Люся робко улыбнулась.
– Что вы! Нет, нет.
Она отказалась от чаю и села поодаль, на диван. Черное суконное платье, белый воротничок у шеи, волосы, гладко зачесанные – все делало ее меньше, тоньше; и было в ней что-то детское и беспомощное.
– Ты нездорова, милая? – спросил Беляев.
– Нет, так… Устала. И соскучилась о вас обоих. Даже не соскучилась, а вдруг страшно стало без вас. Нервы, должно быть, – прибавила она с усмешкой.
– А у меня-то какая тоска была, – сказал Беляев. – Алеша мне уже Богу советовал молиться.
– И осветил вашу богиню, – добавил Алексей Иванович, еще повертывая лампу.
Люся подняла глаза.
– Ах, это моя отверженная Афродита? Как она у вас хорошо стоит!
Люся оживилась и пристально глядела на статую.
– Мне теперь виднее недостатки, – сказала она. – Но знаешь, Федя, ведь это я не сама придумала… То есть это страшное… что в ней есть. Помнишь наши разговоры? Это не я, это вы.
– Ты точно боишься своей Афродиты, отрекаешься от нее. Она тебе не нравится?
– Нет, нравится…
Она вдруг замолкла и повернула лампу. На склоненную смиренно голову богини набежала тень.
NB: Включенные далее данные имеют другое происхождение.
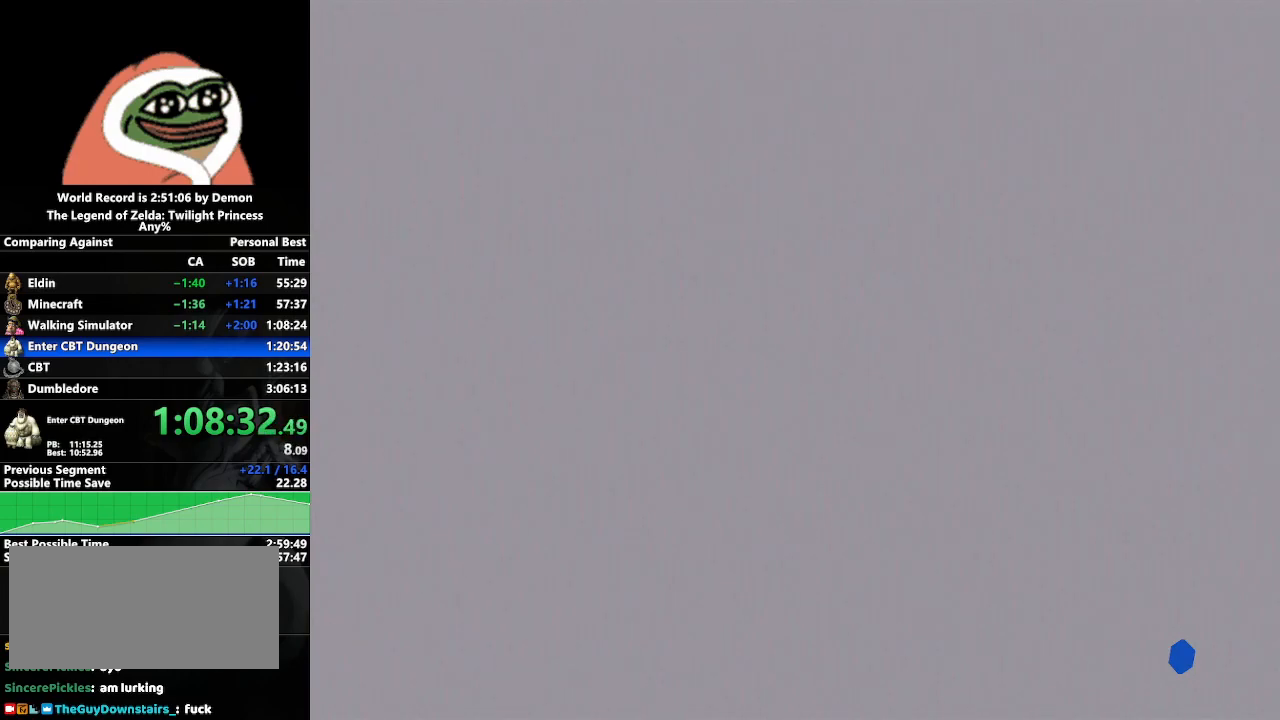
Gameplay with a controller (Nintendo layout); each line is a JSON object with the inputs held at the frame after it. "events" lists button and stick changes between this image and that frame as [ms after this image, input, new state], when the widget could be followed in between. Not read: L3 R3.
{"buttons": ["START"], "left_stick": "center", "right_stick": "center", "events": [[67, "START", "down"], [167, "START", "up"], [233, "START", "down"], [350, "START", "up"], [433, "START", "down"]]}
Федор Анатольевич хотел что-то сказать, но не сказал. Молчание длилось, тяжелое, потому что каждый боялся его нарушить. Такие молчания оканчиваются словом или очень важным, или совсем пустым.
– Скоро весна, – сказала Люся, глядя на длинный, мутный четырехугольник окна.
Это было пустое слово, а может быть, и важное. Федор Анатольевич проговорил:
– Да. Нам уже недолго в Петербурге. Скажи, Люся… ты прости, я так только спрашиваю, чтоб знать… ты окончательно бросила скульптуру? Это бесповоротно?
Люся молчала. Беляев подождал и опять заговорил:
– Потому что, видишь ли… Я так верю в твои способности. Мне было бы жаль… Конечно, и твоя журнальная работа, и преподавание – отличные вещи, но зачем же и от своего первого дела отвертываться? Вот мы жили все вместе, работали, верили каждый в другого и в наш союз, и себя никто не судил и не осуждал. Мы ничего худого не сделали, но ты уехала и не вернулась, решила все для себя сама и отталкиваешь прошлое и нас. Как же это, ты и тогда была искренна, и теперь? В нас ничто не изменилось, значит, в тебе изменилось? Ты нас боишься?
– Федя, ради Бога! Я ничего не знаю. Может быть, и боюсь вас. Меня влечет к жизни, к действию, а вы…
Алексей Иванович вдруг встал и почти грубо засмеялся.
– А мы – проповедники «чистого» искусства? Да, вы изменились. Не своим языком говорите, и не свои мысли.
Люся взглянула на него без злобы.
– Как это жестоко, Алексей Иванович! Что я вам сделала? Беляев вспыхнул, подошел к сестре, взял ее руки и поцеловал одну за другою.
– Прости его, Люся, милая, ему больно. Не надо спорить. Мы лучше тихонько поговорим, по душе.
– Да о чем же?
– А вот о том, уйдешь ты от нас или нет. Ты говоришь, что нужно делать нужное для всех. Разве не вместе мы поняли, что нужнее всего человеку, людям – и таким, как мы, и тем, которые будут, как мы? Ведь если мы выбились из бессмысленной тьмы «чистого» искусства, позитивизма, – то ведь и другие непременно выбьются, поймут… Ты забыла, Люся?